▶ **Exercise brief**
Would you please return every line from the listing that contains the word "down"?
--- Records for this task Enclosed Below ---
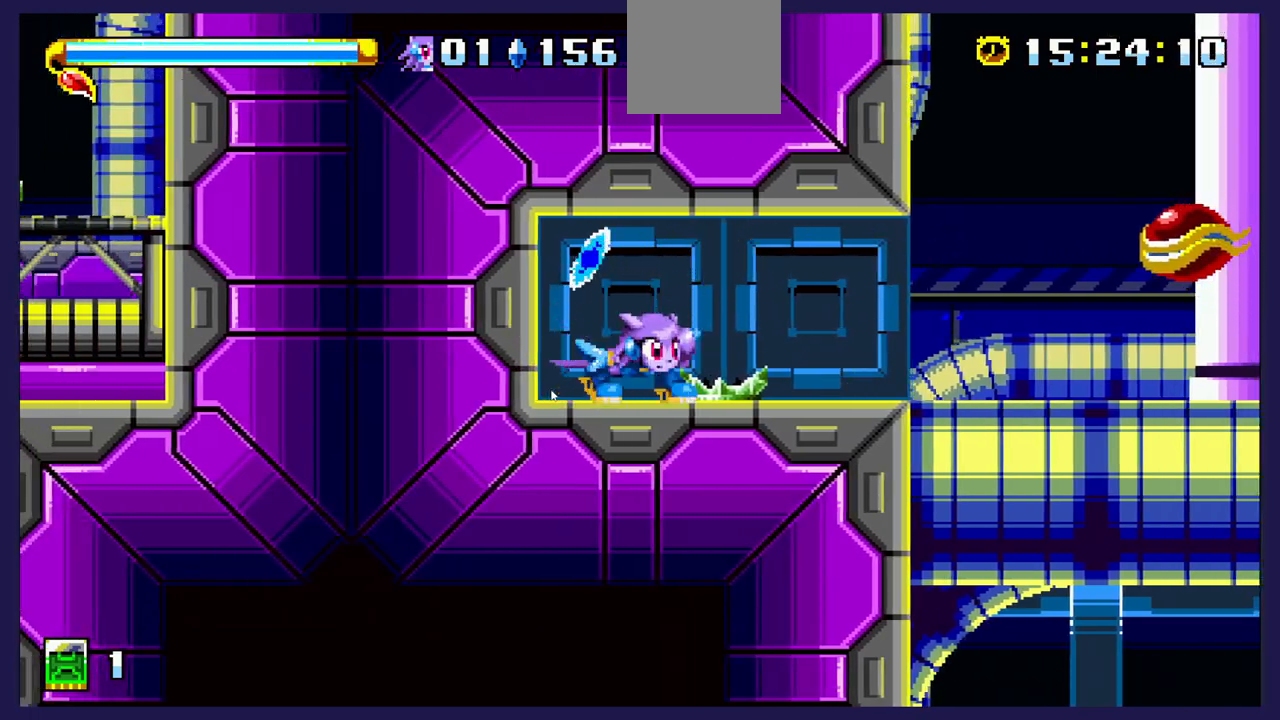
{"buttons": ["DPAD_RIGHT"], "left_stick": "center", "events": [[200, "DPAD_DOWN", "up"], [217, "DPAD_RIGHT", "down"]]}
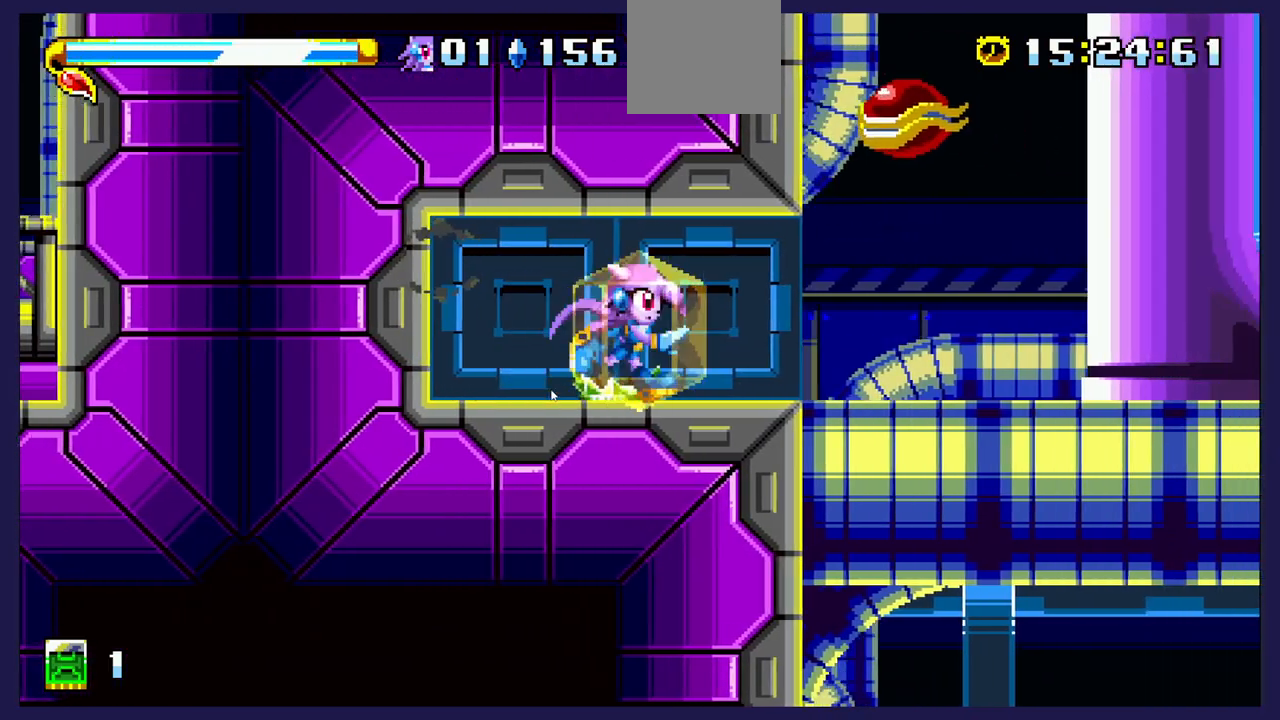
{"buttons": ["A", "DPAD_LEFT"], "left_stick": "center", "events": [[367, "A", "down"], [417, "DPAD_RIGHT", "up"], [500, "DPAD_LEFT", "down"]]}
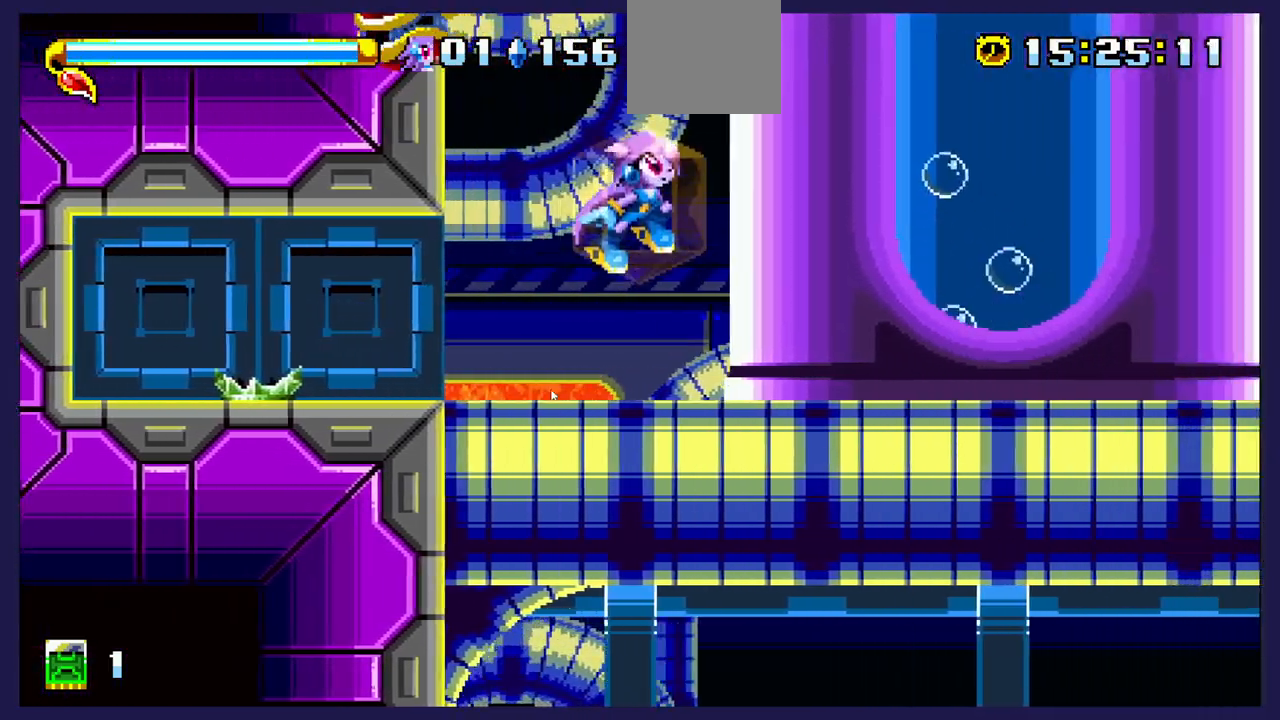
{"buttons": ["X"], "left_stick": "center", "events": [[317, "A", "up"], [400, "X", "down"], [500, "DPAD_LEFT", "up"]]}
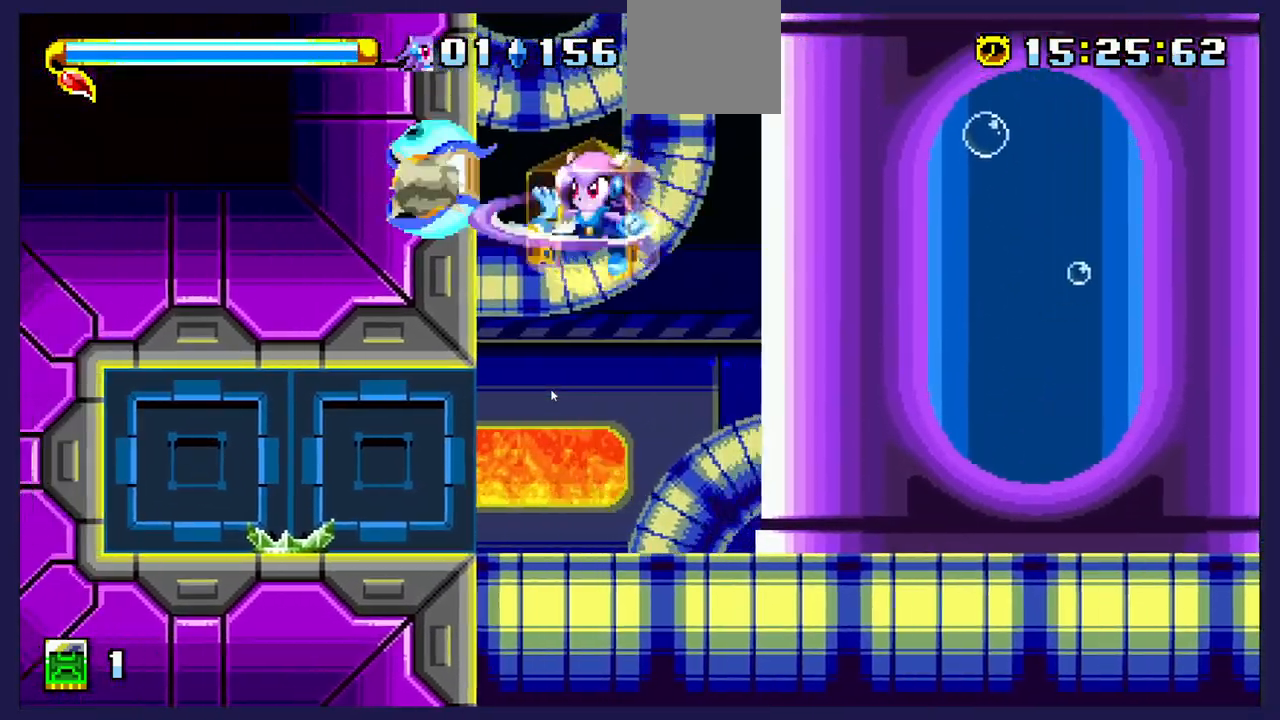
{"buttons": ["DPAD_RIGHT"], "left_stick": "center", "events": [[67, "X", "up"], [117, "DPAD_RIGHT", "down"]]}
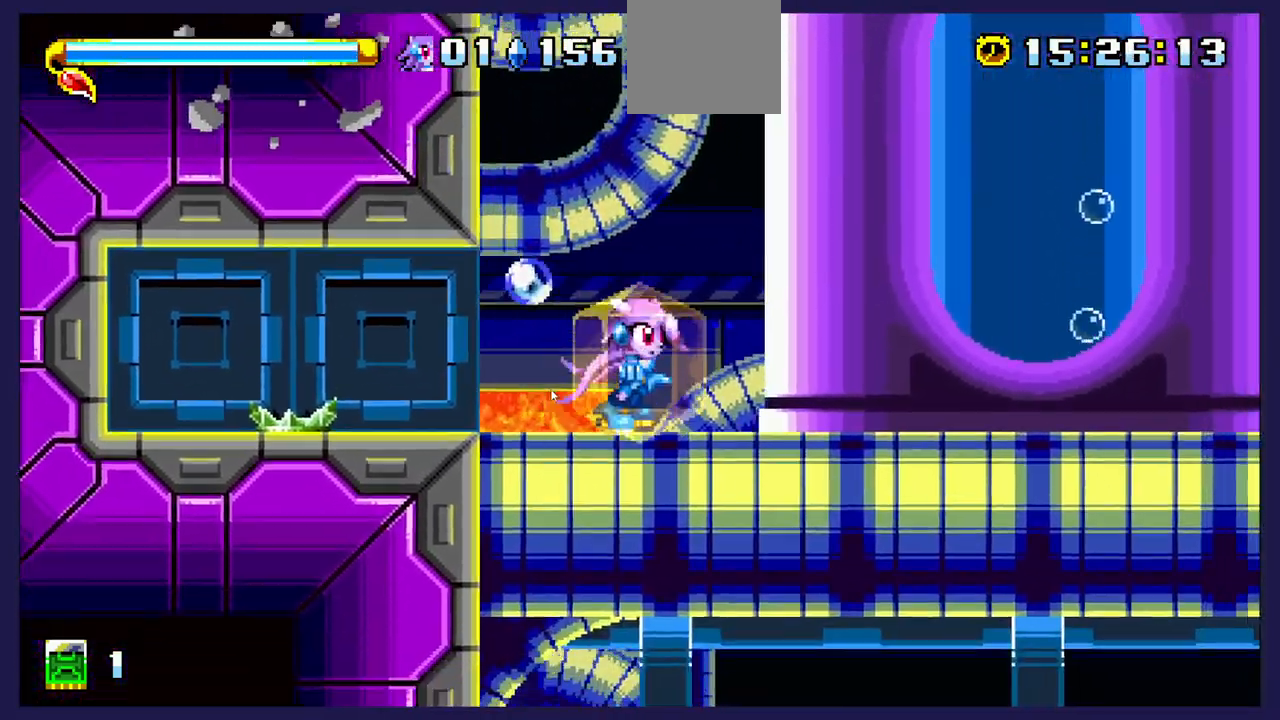
{"buttons": ["DPAD_RIGHT"], "left_stick": "center", "events": [[50, "DPAD_RIGHT", "up"], [67, "L2", "down"], [117, "L2", "up"], [283, "DPAD_RIGHT", "down"]]}
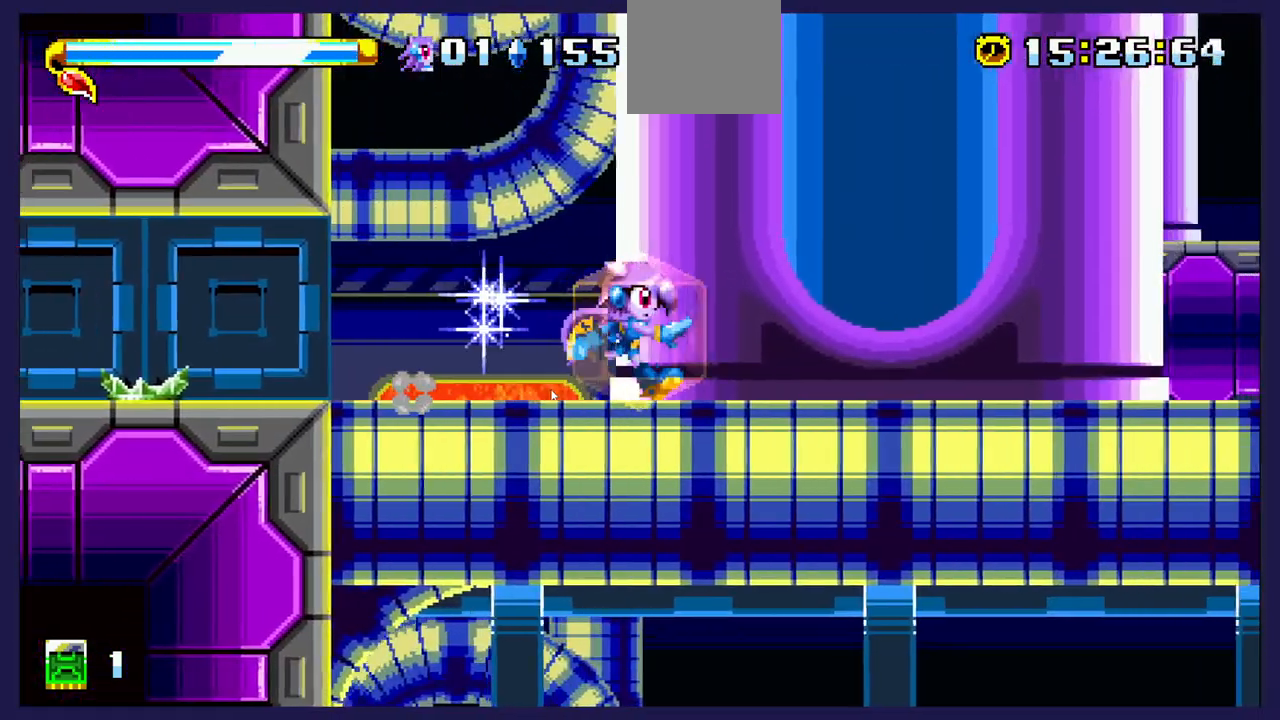
{"buttons": ["DPAD_RIGHT"], "left_stick": "center", "events": []}
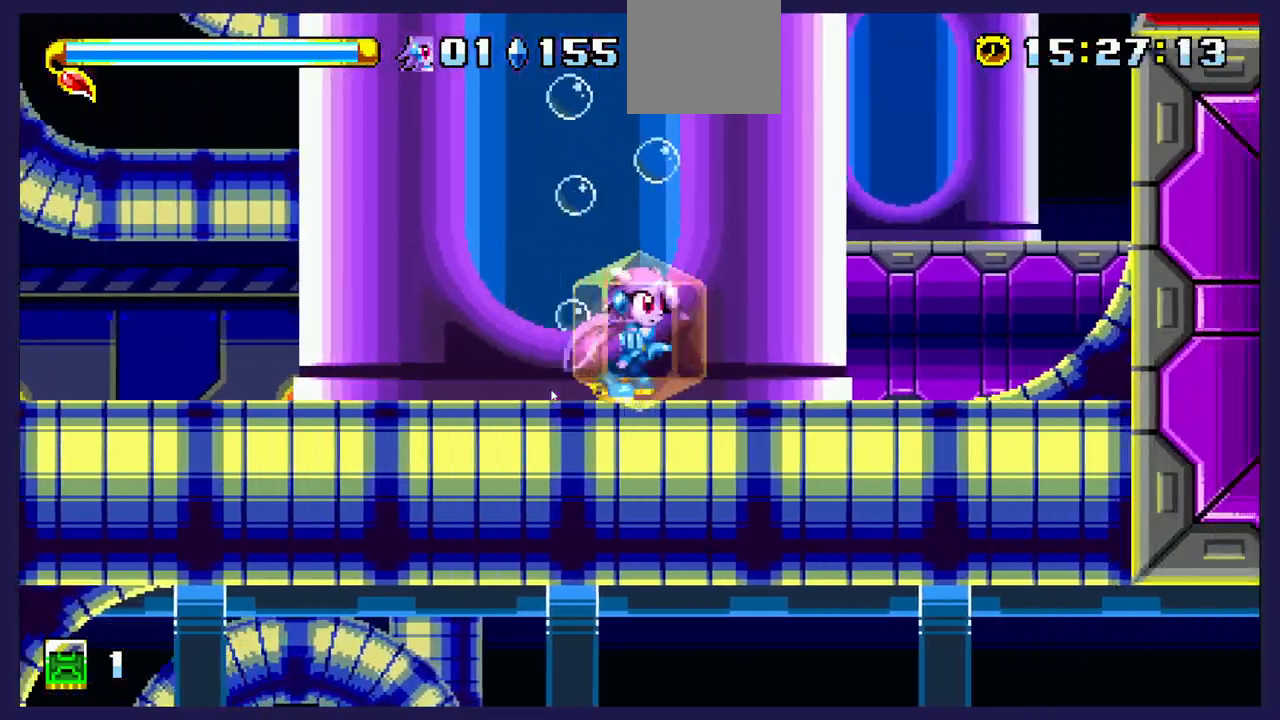
{"buttons": ["DPAD_RIGHT"], "left_stick": "center", "events": []}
--- End of Enclosed Records for this task ---
▶ **Answer box**
{"buttons": ["DPAD_RIGHT"], "left_stick": "center", "events": [[200, "DPAD_DOWN", "up"], [217, "DPAD_RIGHT", "down"]]}
{"buttons": ["A", "DPAD_LEFT"], "left_stick": "center", "events": [[367, "A", "down"], [417, "DPAD_RIGHT", "up"], [500, "DPAD_LEFT", "down"]]}
{"buttons": ["X"], "left_stick": "center", "events": [[317, "A", "up"], [400, "X", "down"], [500, "DPAD_LEFT", "up"]]}
{"buttons": ["DPAD_RIGHT"], "left_stick": "center", "events": [[67, "X", "up"], [117, "DPAD_RIGHT", "down"]]}
{"buttons": ["DPAD_RIGHT"], "left_stick": "center", "events": [[50, "DPAD_RIGHT", "up"], [67, "L2", "down"], [117, "L2", "up"], [283, "DPAD_RIGHT", "down"]]}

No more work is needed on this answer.